** Opening Data shown block **
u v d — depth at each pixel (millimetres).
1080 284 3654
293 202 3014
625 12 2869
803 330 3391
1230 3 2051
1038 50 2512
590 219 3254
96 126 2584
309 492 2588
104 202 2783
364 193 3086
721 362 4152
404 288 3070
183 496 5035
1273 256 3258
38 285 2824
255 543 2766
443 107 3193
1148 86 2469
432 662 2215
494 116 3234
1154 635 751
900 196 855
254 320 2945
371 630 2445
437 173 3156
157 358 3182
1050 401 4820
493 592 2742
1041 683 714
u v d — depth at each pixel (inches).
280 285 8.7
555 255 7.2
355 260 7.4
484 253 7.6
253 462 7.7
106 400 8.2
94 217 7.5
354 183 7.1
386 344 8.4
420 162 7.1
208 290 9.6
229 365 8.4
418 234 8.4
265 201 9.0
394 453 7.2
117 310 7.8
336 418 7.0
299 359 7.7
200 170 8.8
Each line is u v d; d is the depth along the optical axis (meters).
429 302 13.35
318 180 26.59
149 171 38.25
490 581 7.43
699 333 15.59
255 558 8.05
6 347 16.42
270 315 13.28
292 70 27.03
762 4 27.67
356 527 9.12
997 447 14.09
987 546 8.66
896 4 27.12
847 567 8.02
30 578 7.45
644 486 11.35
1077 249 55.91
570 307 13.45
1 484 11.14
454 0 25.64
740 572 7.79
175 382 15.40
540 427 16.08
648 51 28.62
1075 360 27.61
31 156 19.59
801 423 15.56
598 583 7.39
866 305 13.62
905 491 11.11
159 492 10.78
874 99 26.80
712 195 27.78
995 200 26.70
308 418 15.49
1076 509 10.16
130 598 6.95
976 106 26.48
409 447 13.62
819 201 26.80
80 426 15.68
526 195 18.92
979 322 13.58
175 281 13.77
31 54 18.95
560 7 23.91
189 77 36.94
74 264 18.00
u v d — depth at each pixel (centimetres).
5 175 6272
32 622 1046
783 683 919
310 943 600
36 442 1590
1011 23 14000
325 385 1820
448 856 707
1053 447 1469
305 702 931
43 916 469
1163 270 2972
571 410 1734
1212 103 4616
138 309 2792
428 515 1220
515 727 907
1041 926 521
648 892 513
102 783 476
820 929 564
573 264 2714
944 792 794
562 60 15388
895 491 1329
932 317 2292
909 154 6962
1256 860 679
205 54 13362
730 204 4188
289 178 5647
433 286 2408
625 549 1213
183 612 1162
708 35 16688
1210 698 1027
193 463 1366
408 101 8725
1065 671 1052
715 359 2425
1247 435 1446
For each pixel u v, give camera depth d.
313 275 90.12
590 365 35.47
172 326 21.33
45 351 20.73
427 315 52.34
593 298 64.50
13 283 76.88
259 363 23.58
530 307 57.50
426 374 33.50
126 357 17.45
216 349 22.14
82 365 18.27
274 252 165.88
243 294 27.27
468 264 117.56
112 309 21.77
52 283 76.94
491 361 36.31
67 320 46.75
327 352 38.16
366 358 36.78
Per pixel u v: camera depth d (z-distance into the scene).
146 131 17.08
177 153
** Closing Data shown block **
With the line holding "490 581 7.43" as the first and the line holding "308 418 15.49" as the last, set down that range of the entries above exactly, and nothing else.

- Response area
490 581 7.43
699 333 15.59
255 558 8.05
6 347 16.42
270 315 13.28
292 70 27.03
762 4 27.67
356 527 9.12
997 447 14.09
987 546 8.66
896 4 27.12
847 567 8.02
30 578 7.45
644 486 11.35
1077 249 55.91
570 307 13.45
1 484 11.14
454 0 25.64
740 572 7.79
175 382 15.40
540 427 16.08
648 51 28.62
1075 360 27.61
31 156 19.59
801 423 15.56
598 583 7.39
866 305 13.62
905 491 11.11
159 492 10.78
874 99 26.80
712 195 27.78
995 200 26.70
308 418 15.49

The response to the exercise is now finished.